The DSSI scheme was seen as a step in the right direction but fundamentally flawed, because it misaligned the incentives of the actors involved and does not gear the recovery in a sustainable manner.  In another step forward, the G20 created the Common Framework for Debt Treatments Beyond the DSSI’ at year’s end. The ‘Framework’ grants deeper debt relief and potentially cancellation of bilateral official debt for DSSI countries, with Chad and Ethiopia being the first to apply.

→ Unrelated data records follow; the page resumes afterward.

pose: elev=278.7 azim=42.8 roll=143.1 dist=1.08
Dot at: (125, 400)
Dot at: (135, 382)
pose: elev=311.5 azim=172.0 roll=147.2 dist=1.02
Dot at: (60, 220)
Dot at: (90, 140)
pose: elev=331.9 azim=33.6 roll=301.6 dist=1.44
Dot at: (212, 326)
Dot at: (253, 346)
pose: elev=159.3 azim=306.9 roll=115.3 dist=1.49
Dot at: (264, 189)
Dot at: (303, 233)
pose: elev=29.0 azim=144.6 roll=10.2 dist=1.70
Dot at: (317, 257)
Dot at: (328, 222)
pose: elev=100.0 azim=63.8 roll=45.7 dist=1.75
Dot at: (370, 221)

President Biden desperately needs to put the US economy on a better footing and restore the country’s reputation across the world.  His new government should call an emergency G20 meeting to put the world economy back on course. New liquidity is needed, as well as multilateral debt relief across all creditor classes. The United States has the tools to create the incentives to make this happen.  Specifically, Biden’s team should:

“The strategy should be built around providing new forms of liquidity, debt relief, and new development finance that is aligned with both our Paris and development goals in the short term.” #DevMatters

Endorse a new SDR allocation.  Such a decision would come at no economic cost to the United States and bring great economic and political benefit. Denying the rest of the world SDRs while the US poured trillions of dollars into its own economy did not go unnoticed.  Reversing course would go a long way in restoring the damaged global reputation of the United States, while helping nations pay back other central banks and importantly international financial institutions, such as the World Bank. If such allocations are held to less than $600 billion over the course of a few years, then such a policy would come at little domestic political cost, as it would not take an act of Congress. A larger allocation could potentially be part of Biden’s initial stimulus bill.

Trigger new concessional financing to emerging market and developing countries through the new International Development Finance Corporation, and through leadership on capital increases at the Inter-American Development Bank, World Bank, and beyond. Leadership here would give the US legitimacy to encourage Asian and European countries to bolster development finance as well. Finance should be toward a green and inclusive recovery that includes adjustment finance for firms and workers displaced by the transition to a cleaner economy.

Pressure the private sector to engage. The majority of bond contracts are held under New York law, though many in the City of London as well. Sean Hagan, former council of the IMF and now at the Peterson Institute for International Economics has pointed out that the United States could issue an executive order to limit the ability of private creditors from holding out on sovereign debt restructuring in the private sector and to maximise their participation in debt restructuring. Through its new International Development Finance Corporation or the World Bank, it could also offer Brady-like credit enhancements. Hagan also notes that the UK could update its law that required the private sector to participate in the IMF and World Bank’s Heavily Indebted Poor Countries initiative in the 1990s.

Link finance to a green and inclusive performance. Restoring liquidity, debt sustainability, and fiscal space across the world can help countries focus on a recovery from COVID-19 that ‘builds back better’ in alignment with our climate and development goals. But that won’t happen automatically. If we are truly going to ‘build back better’ we need rules and incentives to make it so. Biden should endorse proposals whose tenets have been endorsed in a 2021 letter by numerous former central bankers and finance ministers, whereby restructured debt and newly issued debt moving forward should be linked to a green and inclusive recovery in the form of bonds linked to climate, as well employment and development performance. Similar frameworks should be established for new development finance, fiscal recovery packages, and policy reform.